ヴァヴラは投影された線画を見上げ、低く言った。
「第二号公告のヘッダー、暫定徽記『月翼血鋒』」
エリザヴェータが頷く。
「そこに、対外窓口を付す」
「法務と行政だけに絞るか? それともメディアも入れる?」
「三つじゃ」彼女は言う。「法務と手続きの窓口。報道と公開情報の窓口。対外接触と接待の窓口」
俺は眉を上げた。
「城の中にそのまま外交カウンター作るつもりか」
彼女はちらりと俺を見た。
「他に、扉を開ける理由があると思うか?」
俺は吹き出す。
筋が通ってる。恐ろしいほどにな。
希は公告テンプレートを呼び出し、ヴァヴラが口述を始め、林雨瞳が文言を削りながら、メディア向けバージョンを、コピペしやすい長さに圧縮していく。
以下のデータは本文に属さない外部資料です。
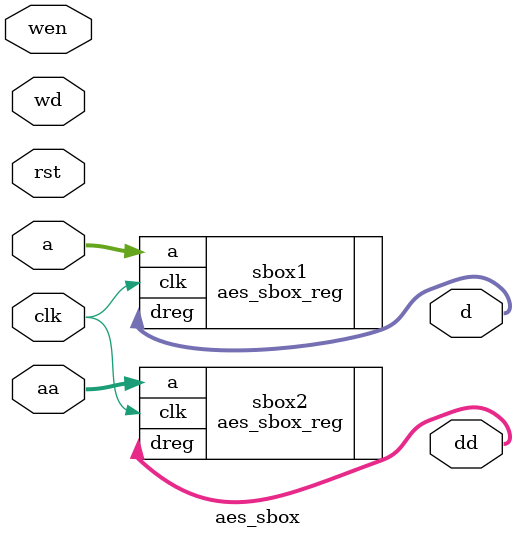
<source format=v>



module aes_sbox(clk,rst,a,d,aa,dd,wen,wd);

input clk, rst,wen;
input	[7:0]	a;
input	[7:0]	wd;
input   [7:0]   aa;
output	[7:0]	d;
output	[7:0]	dd;
/*
aes_sbox_gen sbox (
	.addra(a), // Bus [7 : 0] 
	.addrb(aa), // Bus [7 : 0] 
	.clka(clk),
	.clkb(clk),
	.douta(d), // Bus [7 : 0] 
	.doutb(dd)); // Bus [7 : 0] */

aes_sbox_reg sbox1(.clk(clk), .a(a), .dreg(d));
aes_sbox_reg sbox2(.clk(clk), .a(aa), .dreg(dd));

endmodule
</source>
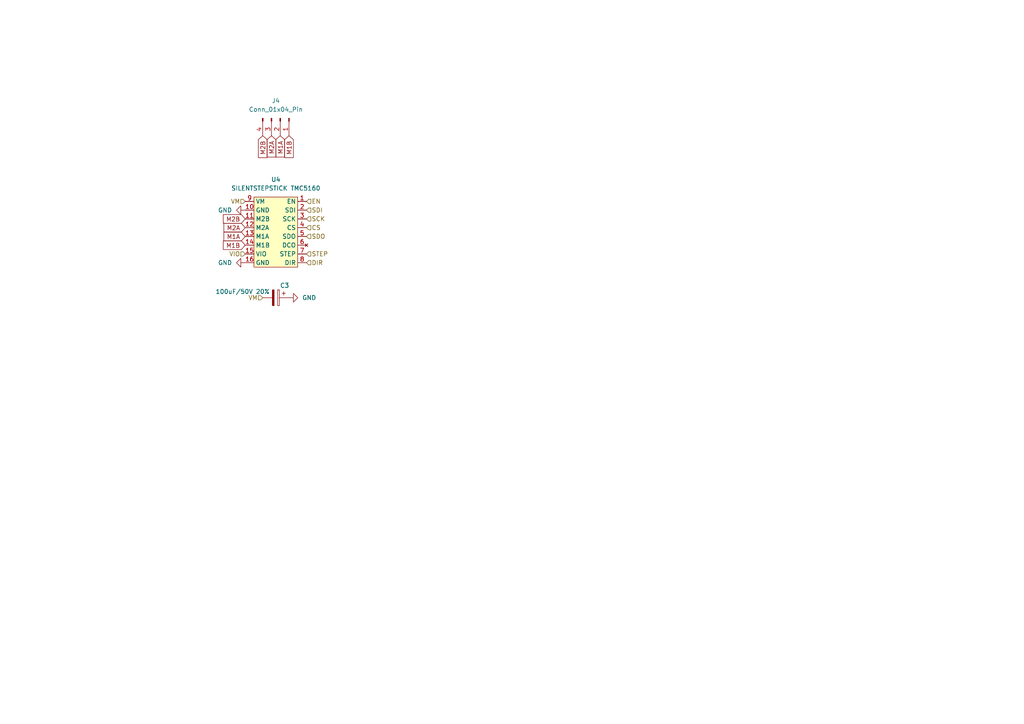
<source format=kicad_sch>
(kicad_sch
	(version 20250114)
	(generator "eeschema")
	(generator_version "9.0")
	(uuid "528f2301-400a-499e-92a8-6954dcbe0320")
	(paper "A4")
	
	(global_label "M2B"
		(shape input)
		(at 71.12 63.5 180)
		(fields_autoplaced yes)
		(effects
			(font
				(size 1.27 1.27)
			)
			(justify right)
		)
		(uuid "06f72068-9f32-4b33-9fdc-98db862d7fc7")
		(property "Intersheetrefs" "${INTERSHEET_REFS}"
			(at 64.2039 63.5 0)
			(effects
				(font
					(size 1.27 1.27)
				)
				(justify right)
				(hide yes)
			)
		)
	)
	(global_label "M2A"
		(shape input)
		(at 71.12 66.04 180)
		(fields_autoplaced yes)
		(effects
			(font
				(size 1.27 1.27)
			)
			(justify right)
		)
		(uuid "0dfdc61b-452d-4ebb-bbec-8c0be5e30602")
		(property "Intersheetrefs" "${INTERSHEET_REFS}"
			(at 64.3853 66.04 0)
			(effects
				(font
					(size 1.27 1.27)
				)
				(justify right)
				(hide yes)
			)
		)
	)
	(global_label "M1B"
		(shape input)
		(at 83.82 39.37 270)
		(fields_autoplaced yes)
		(effects
			(font
				(size 1.27 1.27)
			)
			(justify right)
		)
		(uuid "29f91f8a-67d7-4df2-b7fa-6b33f5dbd92b")
		(property "Intersheetrefs" "${INTERSHEET_REFS}"
			(at 83.82 46.2861 90)
			(effects
				(font
					(size 1.27 1.27)
				)
				(justify right)
				(hide yes)
			)
		)
	)
	(global_label "M1A"
		(shape input)
		(at 71.12 68.58 180)
		(fields_autoplaced yes)
		(effects
			(font
				(size 1.27 1.27)
			)
			(justify right)
		)
		(uuid "99bc4bcd-7539-4939-87f7-6f3fd51dd8db")
		(property "Intersheetrefs" "${INTERSHEET_REFS}"
			(at 64.3853 68.58 0)
			(effects
				(font
					(size 1.27 1.27)
				)
				(justify right)
				(hide yes)
			)
		)
	)
	(global_label "M1A"
		(shape input)
		(at 81.28 39.37 270)
		(fields_autoplaced yes)
		(effects
			(font
				(size 1.27 1.27)
			)
			(justify right)
		)
		(uuid "b2e48d18-8158-4b27-84ca-cd6322f3da88")
		(property "Intersheetrefs" "${INTERSHEET_REFS}"
			(at 81.28 46.1047 90)
			(effects
				(font
					(size 1.27 1.27)
				)
				(justify right)
				(hide yes)
			)
		)
	)
	(global_label "M1B"
		(shape input)
		(at 71.12 71.12 180)
		(fields_autoplaced yes)
		(effects
			(font
				(size 1.27 1.27)
			)
			(justify right)
		)
		(uuid "b5eb2aa8-ed3b-4630-a4f4-6a4ec085bbb0")
		(property "Intersheetrefs" "${INTERSHEET_REFS}"
			(at 64.2039 71.12 0)
			(effects
				(font
					(size 1.27 1.27)
				)
				(justify right)
				(hide yes)
			)
		)
	)
	(global_label "M2A"
		(shape input)
		(at 78.74 39.37 270)
		(fields_autoplaced yes)
		(effects
			(font
				(size 1.27 1.27)
			)
			(justify right)
		)
		(uuid "c0d82db7-a4c5-4f63-832c-706910cb9be4")
		(property "Intersheetrefs" "${INTERSHEET_REFS}"
			(at 78.74 46.1047 90)
			(effects
				(font
					(size 1.27 1.27)
				)
				(justify right)
				(hide yes)
			)
		)
	)
	(global_label "M2B"
		(shape input)
		(at 76.2 39.37 270)
		(fields_autoplaced yes)
		(effects
			(font
				(size 1.27 1.27)
			)
			(justify right)
		)
		(uuid "f1d94cad-4b0b-4df5-9c92-64a11402ae1a")
		(property "Intersheetrefs" "${INTERSHEET_REFS}"
			(at 76.2 46.2861 90)
			(effects
				(font
					(size 1.27 1.27)
				)
				(justify right)
				(hide yes)
			)
		)
	)
	(hierarchical_label "VIO"
		(shape input)
		(at 71.12 73.66 180)
		(effects
			(font
				(size 1.27 1.27)
			)
			(justify right)
		)
		(uuid "137e918f-2d71-4d9c-bf06-e3607e2e8469")
	)
	(hierarchical_label "SCK"
		(shape input)
		(at 88.9 63.5 0)
		(effects
			(font
				(size 1.27 1.27)
			)
			(justify left)
		)
		(uuid "2928d889-35a9-4e80-9d96-fc7d00f64fc6")
	)
	(hierarchical_label "VM"
		(shape input)
		(at 71.12 58.42 180)
		(effects
			(font
				(size 1.27 1.27)
			)
			(justify right)
		)
		(uuid "2a238b9c-6e5b-4856-921c-024551920c2f")
	)
	(hierarchical_label "STEP"
		(shape input)
		(at 88.9 73.66 0)
		(effects
			(font
				(size 1.27 1.27)
			)
			(justify left)
		)
		(uuid "36243245-aeea-415b-9c13-f9ccd2e52b16")
	)
	(hierarchical_label "SDI"
		(shape input)
		(at 88.9 60.96 0)
		(effects
			(font
				(size 1.27 1.27)
			)
			(justify left)
		)
		(uuid "59537eda-031e-4279-9bed-a4cbdf20b155")
	)
	(hierarchical_label "EN"
		(shape input)
		(at 88.9 58.42 0)
		(effects
			(font
				(size 1.27 1.27)
			)
			(justify left)
		)
		(uuid "6e4b8f57-37ef-4b62-a230-47086efb3a7b")
	)
	(hierarchical_label "SDO"
		(shape input)
		(at 88.9 68.58 0)
		(effects
			(font
				(size 1.27 1.27)
			)
			(justify left)
		)
		(uuid "798dcac6-4279-4409-8a00-ab8f433adfae")
	)
	(hierarchical_label "VM"
		(shape input)
		(at 76.2 86.36 180)
		(effects
			(font
				(size 1.27 1.27)
			)
			(justify right)
		)
		(uuid "914d0b37-ee81-4626-92c3-3c3c72e1b01e")
	)
	(hierarchical_label "DIR"
		(shape input)
		(at 88.9 76.2 0)
		(effects
			(font
				(size 1.27 1.27)
			)
			(justify left)
		)
		(uuid "ba945ba8-defd-4697-833a-8dccf4c818a6")
	)
	(hierarchical_label "CS"
		(shape input)
		(at 88.9 66.04 0)
		(effects
			(font
				(size 1.27 1.27)
			)
			(justify left)
		)
		(uuid "d5e0e639-60ae-46c8-8dc2-19807d27254a")
	)
	(symbol
		(lib_id "Connector:Conn_01x04_Pin")
		(at 81.28 34.29 270)
		(unit 1)
		(exclude_from_sim no)
		(in_bom yes)
		(on_board yes)
		(dnp no)
		(fields_autoplaced yes)
		(uuid "1e77da1c-ec3d-4132-a8a2-8f43f1f17b6f")
		(property "Reference" "J4"
			(at 80.01 29.21 90)
			(effects
				(font
					(size 1.27 1.27)
				)
			)
		)
		(property "Value" "Conn_01x04_Pin"
			(at 80.01 31.75 90)
			(effects
				(font
					(size 1.27 1.27)
				)
			)
		)
		(property "Footprint" ""
			(at 81.28 34.29 0)
			(effects
				(font
					(size 1.27 1.27)
				)
				(hide yes)
			)
		)
		(property "Datasheet" "~"
			(at 81.28 34.29 0)
			(effects
				(font
					(size 1.27 1.27)
				)
				(hide yes)
			)
		)
		(property "Description" "Generic connector, single row, 01x04, script generated"
			(at 81.28 34.29 0)
			(effects
				(font
					(size 1.27 1.27)
				)
				(hide yes)
			)
		)
		(pin "1"
			(uuid "f51d918a-7ecf-4cdc-bfdf-8e1a4ff7e165")
		)
		(pin "2"
			(uuid "da15e61d-98ae-411c-bcb7-6794cdc57f67")
		)
		(pin "4"
			(uuid "9aeb6898-b74c-4d7d-bca7-dd36199401a7")
		)
		(pin "3"
			(uuid "61fe9eee-0577-4d6f-bac4-eb6eb0023662")
		)
		(instances
			(project "Driver Carrier v1"
				(path "/e9233c03-3cf4-4da7-8842-78ed95dae4f3/f38bc85c-7091-4917-a419-8b97603f477b/c042e71c-5cb6-4ec6-b6a2-56f6de5e90f8"
					(reference "J4")
					(unit 1)
				)
			)
		)
	)
	(symbol
		(lib_id "Device:C_Polarized")
		(at 80.01 86.36 270)
		(unit 1)
		(exclude_from_sim no)
		(in_bom yes)
		(on_board yes)
		(dnp no)
		(uuid "43d3cdc0-0d2a-4a1f-a1c8-7f2bef124c2c")
		(property "Reference" "C3"
			(at 82.55 82.804 90)
			(effects
				(font
					(size 1.27 1.27)
				)
			)
		)
		(property "Value" "100uF/50V 20%"
			(at 70.358 84.582 90)
			(effects
				(font
					(size 1.27 1.27)
				)
			)
		)
		(property "Footprint" "Capacitor_THT:CP_Radial_D8.0mm_P3.50mm"
			(at 76.2 87.3252 0)
			(effects
				(font
					(size 1.27 1.27)
				)
				(hide yes)
			)
		)
		(property "Datasheet" "~"
			(at 80.01 86.36 0)
			(effects
				(font
					(size 1.27 1.27)
				)
				(hide yes)
			)
		)
		(property "Description" "Polarized capacitor"
			(at 80.01 86.36 0)
			(effects
				(font
					(size 1.27 1.27)
				)
				(hide yes)
			)
		)
		(pin "1"
			(uuid "0f4558f3-2f8c-4182-9362-6196d26e7d48")
		)
		(pin "2"
			(uuid "c0dadd71-3fc2-4f28-8ebd-3e8177dd7176")
		)
		(instances
			(project "Driver Carrier v1"
				(path "/e9233c03-3cf4-4da7-8842-78ed95dae4f3/f38bc85c-7091-4917-a419-8b97603f477b/c042e71c-5cb6-4ec6-b6a2-56f6de5e90f8"
					(reference "C3")
					(unit 1)
				)
			)
		)
	)
	(symbol
		(lib_id "power:GND")
		(at 83.82 86.36 90)
		(unit 1)
		(exclude_from_sim no)
		(in_bom yes)
		(on_board yes)
		(dnp no)
		(fields_autoplaced yes)
		(uuid "724c7769-21e3-4903-bbfa-173782dd3af9")
		(property "Reference" "#PWR010"
			(at 90.17 86.36 0)
			(effects
				(font
					(size 1.27 1.27)
				)
				(hide yes)
			)
		)
		(property "Value" "GND"
			(at 87.63 86.3599 90)
			(effects
				(font
					(size 1.27 1.27)
				)
				(justify right)
			)
		)
		(property "Footprint" ""
			(at 83.82 86.36 0)
			(effects
				(font
					(size 1.27 1.27)
				)
				(hide yes)
			)
		)
		(property "Datasheet" ""
			(at 83.82 86.36 0)
			(effects
				(font
					(size 1.27 1.27)
				)
				(hide yes)
			)
		)
		(property "Description" "Power symbol creates a global label with name \"GND\" , ground"
			(at 83.82 86.36 0)
			(effects
				(font
					(size 1.27 1.27)
				)
				(hide yes)
			)
		)
		(pin "1"
			(uuid "ad38776b-1d09-4231-a4cc-37ecd6a6e6c9")
		)
		(instances
			(project "Driver Carrier v1"
				(path "/e9233c03-3cf4-4da7-8842-78ed95dae4f3/f38bc85c-7091-4917-a419-8b97603f477b/c042e71c-5cb6-4ec6-b6a2-56f6de5e90f8"
					(reference "#PWR010")
					(unit 1)
				)
			)
		)
	)
	(symbol
		(lib_id "power:GND")
		(at 71.12 60.96 270)
		(unit 1)
		(exclude_from_sim no)
		(in_bom yes)
		(on_board yes)
		(dnp no)
		(fields_autoplaced yes)
		(uuid "bdd3c02b-ebbf-4a3e-8a65-28569512ab5f")
		(property "Reference" "#PWR011"
			(at 64.77 60.96 0)
			(effects
				(font
					(size 1.27 1.27)
				)
				(hide yes)
			)
		)
		(property "Value" "GND"
			(at 67.31 60.9601 90)
			(effects
				(font
					(size 1.27 1.27)
				)
				(justify right)
			)
		)
		(property "Footprint" ""
			(at 71.12 60.96 0)
			(effects
				(font
					(size 1.27 1.27)
				)
				(hide yes)
			)
		)
		(property "Datasheet" ""
			(at 71.12 60.96 0)
			(effects
				(font
					(size 1.27 1.27)
				)
				(hide yes)
			)
		)
		(property "Description" "Power symbol creates a global label with name \"GND\" , ground"
			(at 71.12 60.96 0)
			(effects
				(font
					(size 1.27 1.27)
				)
				(hide yes)
			)
		)
		(pin "1"
			(uuid "bd2717bf-8162-43c1-b296-2611485576c4")
		)
		(instances
			(project "Driver Carrier v1"
				(path "/e9233c03-3cf4-4da7-8842-78ed95dae4f3/f38bc85c-7091-4917-a419-8b97603f477b/c042e71c-5cb6-4ec6-b6a2-56f6de5e90f8"
					(reference "#PWR011")
					(unit 1)
				)
			)
		)
	)
	(symbol
		(lib_id "power:GND")
		(at 71.12 76.2 270)
		(unit 1)
		(exclude_from_sim no)
		(in_bom yes)
		(on_board yes)
		(dnp no)
		(fields_autoplaced yes)
		(uuid "edc2d4aa-e513-4258-bc79-c6ca4abe5605")
		(property "Reference" "#PWR012"
			(at 64.77 76.2 0)
			(effects
				(font
					(size 1.27 1.27)
				)
				(hide yes)
			)
		)
		(property "Value" "GND"
			(at 67.31 76.2001 90)
			(effects
				(font
					(size 1.27 1.27)
				)
				(justify right)
			)
		)
		(property "Footprint" ""
			(at 71.12 76.2 0)
			(effects
				(font
					(size 1.27 1.27)
				)
				(hide yes)
			)
		)
		(property "Datasheet" ""
			(at 71.12 76.2 0)
			(effects
				(font
					(size 1.27 1.27)
				)
				(hide yes)
			)
		)
		(property "Description" "Power symbol creates a global label with name \"GND\" , ground"
			(at 71.12 76.2 0)
			(effects
				(font
					(size 1.27 1.27)
				)
				(hide yes)
			)
		)
		(pin "1"
			(uuid "e7084d96-4e8f-4945-8957-5db9456435ad")
		)
		(instances
			(project "Driver Carrier v1"
				(path "/e9233c03-3cf4-4da7-8842-78ed95dae4f3/f38bc85c-7091-4917-a419-8b97603f477b/c042e71c-5cb6-4ec6-b6a2-56f6de5e90f8"
					(reference "#PWR012")
					(unit 1)
				)
			)
		)
	)
	(symbol
		(lib_id "Custom Symbols:SILENTSTEPSTICK5160")
		(at 80.01 77.47 0)
		(unit 1)
		(exclude_from_sim no)
		(in_bom yes)
		(on_board yes)
		(dnp no)
		(fields_autoplaced yes)
		(uuid "f5c8f573-f473-43cf-9f69-5597cb85e0e7")
		(property "Reference" "U4"
			(at 80.01 52.07 0)
			(effects
				(font
					(size 1.27 1.27)
				)
			)
		)
		(property "Value" "SILENTSTEPSTICK TMC5160"
			(at 80.01 54.61 0)
			(effects
				(font
					(size 1.27 1.27)
				)
			)
		)
		(property "Footprint" ""
			(at 80.01 77.47 0)
			(effects
				(font
					(size 1.27 1.27)
				)
				(hide yes)
			)
		)
		(property "Datasheet" ""
			(at 80.01 77.47 0)
			(effects
				(font
					(size 1.27 1.27)
				)
				(hide yes)
			)
		)
		(property "Description" "Stepper Motor Driver 10-36V max. 3A per Phase"
			(at 80.01 83.566 0)
			(effects
				(font
					(size 1.27 1.27)
				)
				(hide yes)
			)
		)
		(property "Digikey PartN" "TMC5160SILENTSTEPSTICK"
			(at 80.01 81.026 0)
			(effects
				(font
					(size 1.27 1.27)
				)
				(hide yes)
			)
		)
		(property "Digikey Link" "https://www.digikey.ch/en/products/detail/analog-devices-inc-maxim-integrated/TMC5160SILENTSTEPSTICK/9990281?=&utm_adgroup=&utm_source=google&utm_medium=cpc&utm_campaign=PMax%20Shopping_Product_Medium%20ROAS&utm_term=&productid=9990281&utm_content=&utm_id=go_cmp-20185743540_adg-_ad-__dev-c_ext-_prd-9990281_sig-Cj0KCQiA8fW9BhC8ARIsACwHqYq0kKtuSAy5XmAmMikDVFipH_2FE8HsxKc7TywXbP0Zj7xqkbdXMDUaAnlAEALw_wcB&gad_source=1"
			(at 80.264 87.122 0)
			(effects
				(font
					(size 1.27 1.27)
				)
				(hide yes)
			)
		)
		(pin "8"
			(uuid "afcd74a2-a238-47ed-9a9f-1a3896bb1f88")
		)
		(pin "10"
			(uuid "bae0fdbe-125a-44f1-b4f3-6eef5b10cbc7")
		)
		(pin "1"
			(uuid "f358e681-1408-4b7f-bb71-bbd8b004da78")
		)
		(pin "5"
			(uuid "b8bcf0bd-71cb-4746-bee8-a93db3487879")
		)
		(pin "13"
			(uuid "c929529a-ebfb-433d-89e7-31ff4fe8c0f6")
		)
		(pin "14"
			(uuid "2f791774-63da-43e0-88f4-6adf380f915f")
		)
		(pin "7"
			(uuid "05a2ec5e-1689-40a2-8370-39db441958dd")
		)
		(pin "4"
			(uuid "a9efcab0-17bc-4c2f-88f8-5f3a8b555225")
		)
		(pin "16"
			(uuid "b80f577e-175b-48dc-aada-7c80fc54b643")
		)
		(pin "12"
			(uuid "9f57689d-e20a-4ce0-8ccb-5c103926e902")
		)
		(pin "2"
			(uuid "384a23c4-d462-433d-b443-51469dc97598")
		)
		(pin "3"
			(uuid "12455a70-2d58-4707-9981-da397a4d6e64")
		)
		(pin "15"
			(uuid "390f8a25-43af-4082-9d6f-0d6be1257fb2")
		)
		(pin "9"
			(uuid "88176170-f686-439b-add7-a8f402a5ef60")
		)
		(pin "6"
			(uuid "479863b8-f861-4c45-9c41-a8b35c0c6e17")
		)
		(pin "11"
			(uuid "43b674a0-1e81-441f-8ab0-29d706bd7924")
		)
		(instances
			(project ""
				(path "/e9233c03-3cf4-4da7-8842-78ed95dae4f3/f38bc85c-7091-4917-a419-8b97603f477b/c042e71c-5cb6-4ec6-b6a2-56f6de5e90f8"
					(reference "U4")
					(unit 1)
				)
			)
		)
	)
)

</source>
俺はその様子を眺めながら、妙な感覚にとらわれていた。
昨日の俺たちは、まだ裁判所の玄関先で、受付の流れを白状させていた。
今日は城の中で第二号公告を作り、内容は徽記、窓口、順番待ちのロジックだ。
世界がひっくり返るときには、やわらかな移行期間なんて、ほとんど用意されていない。
ヴァヴラが草案の読み上げを始める。
「ドラキュリヤ=バートリ大公永遠領 第二号公告」
「一、本領への対外接触の秩序を確保し、名乗りを上げぬ仲介者による詐称を防ぐため、本公告発出の時点より、暫定徽記『月翼血鋒』を正式に運用する。当該徽記は、本領名義の公告、書面、窓口および権限付与の暫定的な識別として用いる」
「二、本領は、下記の暫定対外窓口を設ける。法務および手続きの窓口。報道および公開情報の窓口。対外接触および接待の窓口。本領と接触を希望するすべての国家、機関、メディアおよび観察代表は、具名のうえ申請すること」
「三、本領は正式な接触は受けるが、いかなる第三者、政府部門、または未承認のプラットフォームによる代弁、代行のスケジューリング、代行の制限を認めない」
ここまで聞いて、俺は思わず手を打った。
「見事だ。その一行は、政府の指を切り落とすための刃だな」
林雨瞳が冷たく補う。
「さらに――『本領が確認していないいかなる外部の言説も、本領の立場を代表するものとはみなさない』」
ヴァヴラが頷く。
「加える」
エリザヴェータが続ける。
「四、第一陣の接触優先順序は、本件に直接の近接政治、交通、法務および文化上の利害を有する者を優先とする」
俺は眉を上げる。
「翻訳すると――まずは四つの隣国から通す。他はその後、ってことか」
彼女はこちらを向き、迷いなく頷く。
「そうじゃ」
俺は笑いを堪えなかった。
潔いにもほどがある。
希は素早く第二号公告をウォールに上げる。暫定徽記がヘッダーに据えられた途端、文面全体の印象がガラリと変わる。第一号公告が「宣言」だったとすれば、第二号公告が出たことで、永遠領という存在に、いきなり行政の背骨が通った。